Hanno il compito di proteggere gli autocrati dei Paesi amici, le miniere e supportare parzialmente le forze impegnate contro ribelli e terroristi. La loro ottica, però, è limitata: vogliono tenere libere le vie di comunicazione e le miniere. Svolgono la funzione che un tempo era degli eserciti coloniali.
In questo quadro come va letta l’uscita di Mali, Burkina Faso e Niger dall’ECOWAS, la Comunità Economica dell’Africa Occidentale?
L’ECOWAS aveva sospeso questi tre Stati dalla membership perché non può accettare autocrazie, governi militari. Hanno capito che è inutile restare in un’organizzazione che per mesi ha cercato di dare vita a missioni per esautorare le loro giunte.
Quanto pesa sull’economia russa la presenza di affari e interessi in Africa? L’oro delle miniere del Sudan, ad esempio, sembra venga usato per ricostituire le riserve auree. È così?
L’estrazione aurifera registrata è una parte infinitesimale rispetto alla vendita contrabbandata. Una buona parte dell’oro viene acquistato dalla Russia: come riserva aurea ha una funzione di stabilizzazione dell’economia accumulando riserve strategiche. Il rublo è estremamente esposto alle fluttuazioni del mercato, con una riserva aurea importante si cerca di limitare questa debolezza. Quelle africane sono entrate importanti per la Russia, anche se non dobbiamo dimenticare che praticamente ha quasi tutto quello che le serve in casa. È un Paese ricco dal punto di vista minerario. Quello che va a prendere all’estero serve in un’ottica più ampia: impedire, ad esempio, ad altri Paesi di accedere a quelle risorse, procurando loro un danno economico e costringendoli ad acquistare quelle risorse da aziende centrafricane, libiche, che hanno potuto procedere alle estrazioni grazie a società russe. Mosca così aumenta il suo flusso di cassa.
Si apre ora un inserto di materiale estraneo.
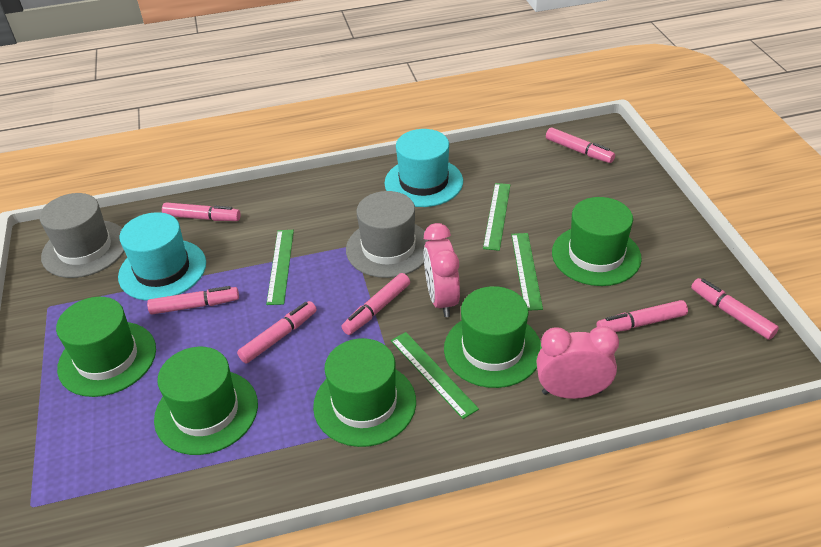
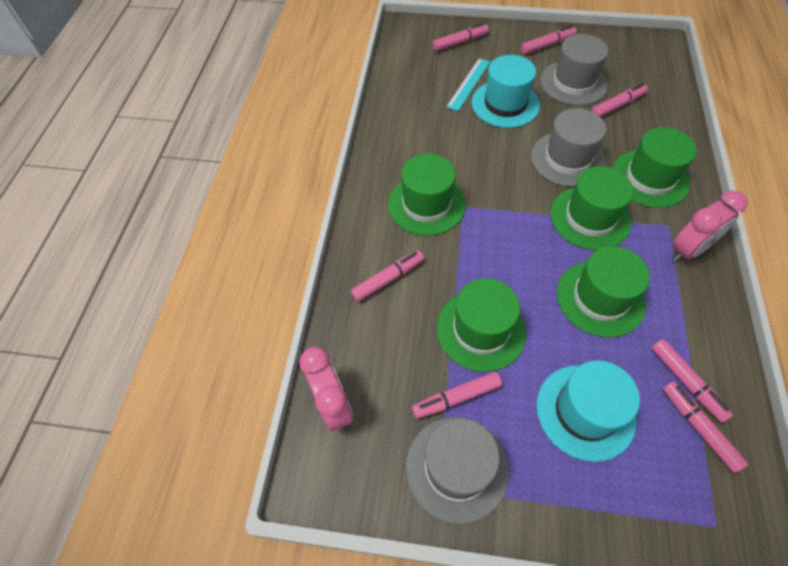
green ruler: 4 -> 0
grey hat: 2 -> 3
turquoise ruler: 0 -> 1

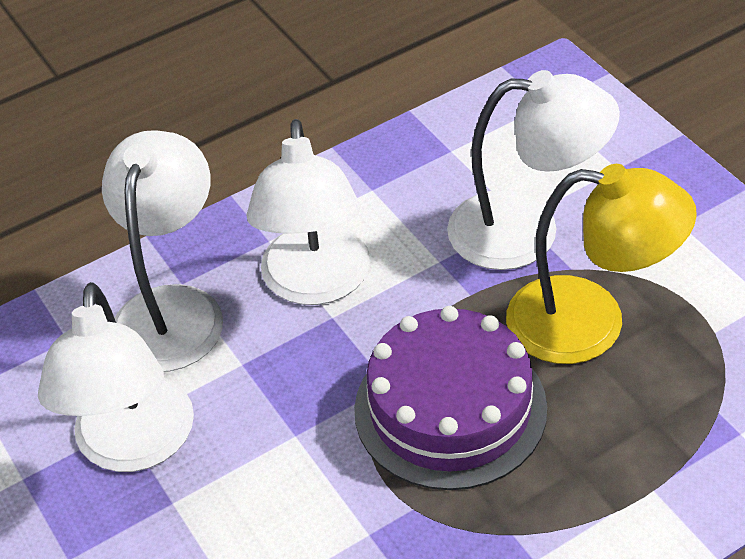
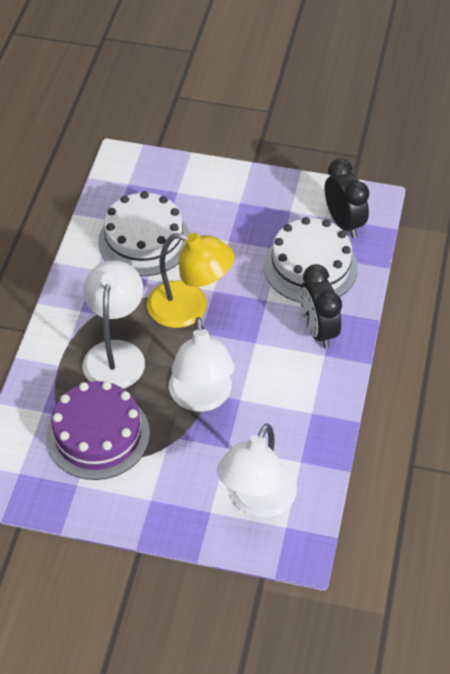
black clock: 0 -> 2
white cake: 0 -> 2
white lamp: 4 -> 3

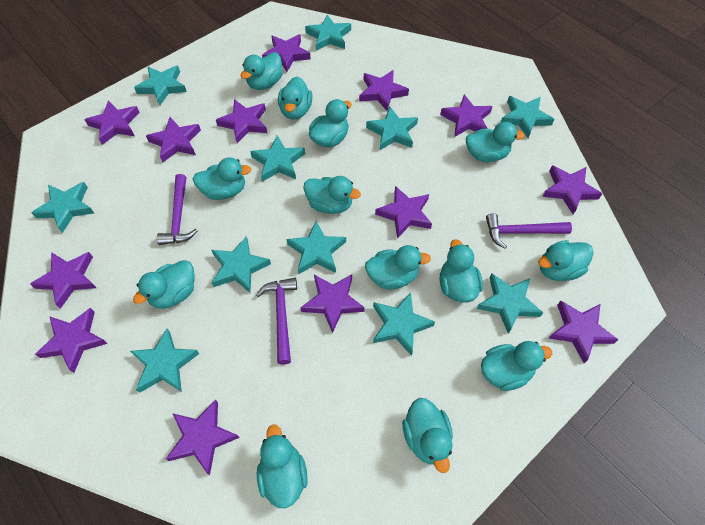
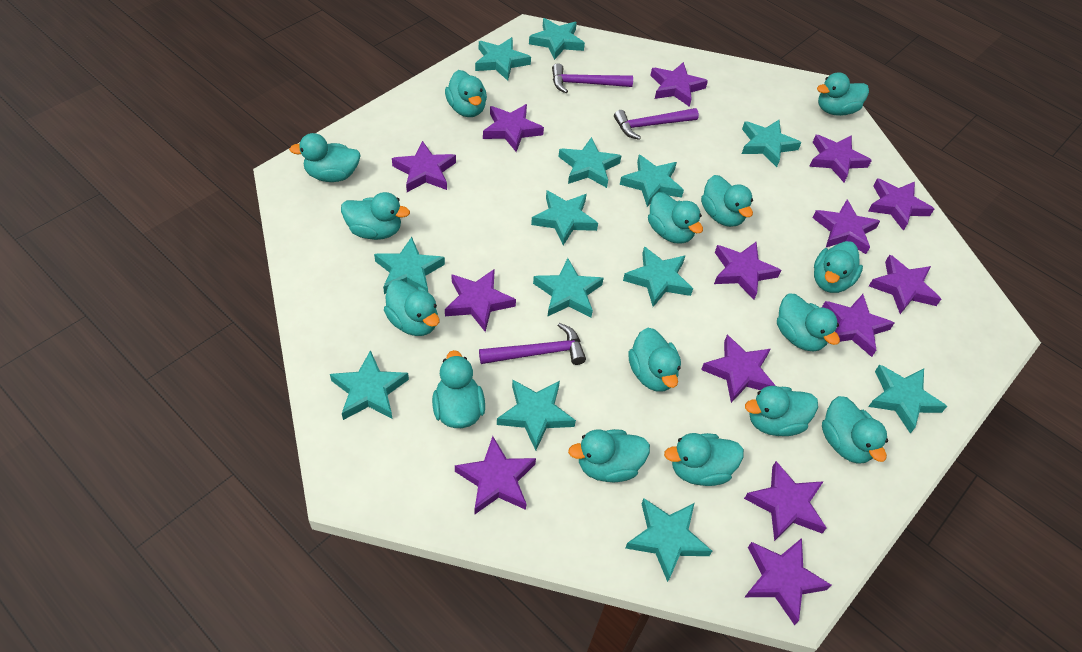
purple star: 13 -> 14
turquoise duck: 13 -> 15
turquoise star: 11 -> 13

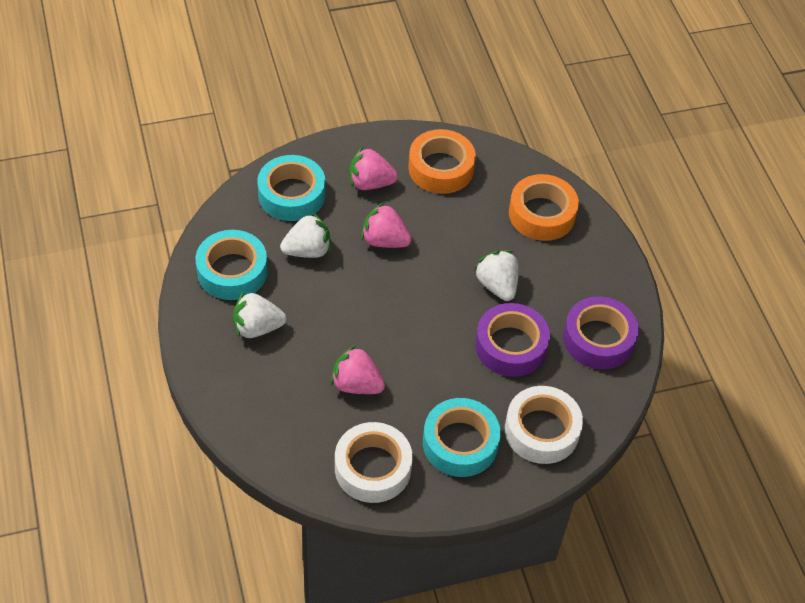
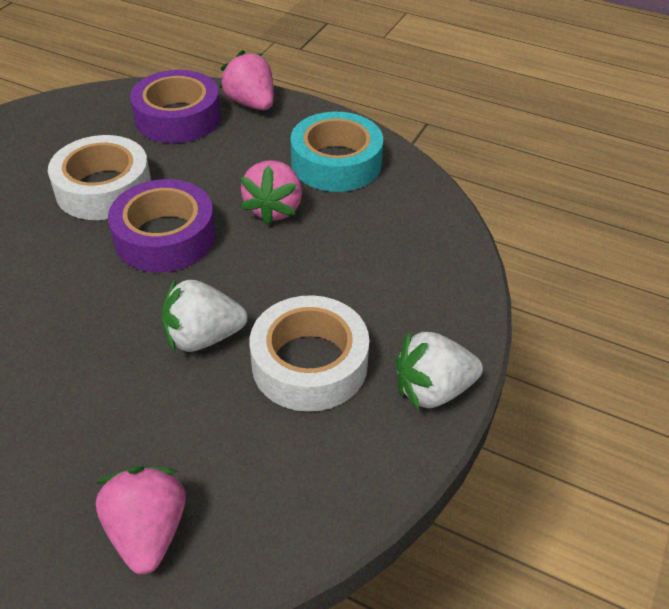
orange tape: 2 -> 0
turquoise tape: 3 -> 1
white strawberry: 3 -> 2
Quindi l’Africa serve anche ad aggirare le sanzioni?
Se l’Occidente non vuole più il petrolio russo e decide di comprarlo ipoteticamente in Algeria, ma l’azienda africana a cui si rivolge ha rapporti con Lukoil, Transneft, Gazpromneft, che collaborano all’estrazione del greggio, una parte dei proventi va ai russi. È una delle chiavi di lettura per capire l’impegno della Russia in Africa.
Quanto la presenza dei russi potrà ostacolare lo sviluppo del piano Mattei?
L’effetto per noi è deleterio, continuiamo a perdere grip in Africa. Il modello russo di influenza non produce valore aggiunto per la popolazione e per il territorio. Non c’è uno sviluppo del Paese ma solo la messa in sicurezza delle miniere e accordi che riguardano questa attività. Le nazioni africane restano profondamente arretrate. E questo non fa altro che alimentare il flusso migratorio, che rappresenta una questione di criticità sociale per l’Europa e l’Italia, non per la Russia.
Come l’Italia può adattare il suo approccio con gli Stati africani per non subire la concorrenza dei russi?
Dal punto di vista economico la prima cosa da fare è la capacità di mobilitare il capitale privato. Se abbiamo competitor che investono nell’industria pesante e in quella mineraria, vuol dire che altri settori come la manifattura o l’agricoltura rimangono sostanzialmente scoperti. E l’Italia ha grande esperienza in questi comparti. Può proporre il modello della piccola e media impresa italiana con un forte radicamento locale: all’Africa manca e le farebbe dannatamente bene. Ed è nel nostro Dna. Per mobilitare il capitale privato lo Stato, tuttavia, deve fare un piccolo sforzo e aumentare il margine di garanzia per le aziende, perché l’imprenditore italiano è restio a esplorare mercati molto lontani, perché non li conosce.
Basta questo?
L’Europa deve mettere in gioco tutto il suo modello di cooperazione. Deve chiedersi qual è la sua scala di priorità e decidere se ingaggiare attori che sono andati al potere con modalità non democratiche oppure continuare per la strada della condizionalità, subordinando i rapporti con i governi locali al rispetto di certi principi, pur sapendo che a molti governi africani è indigesta.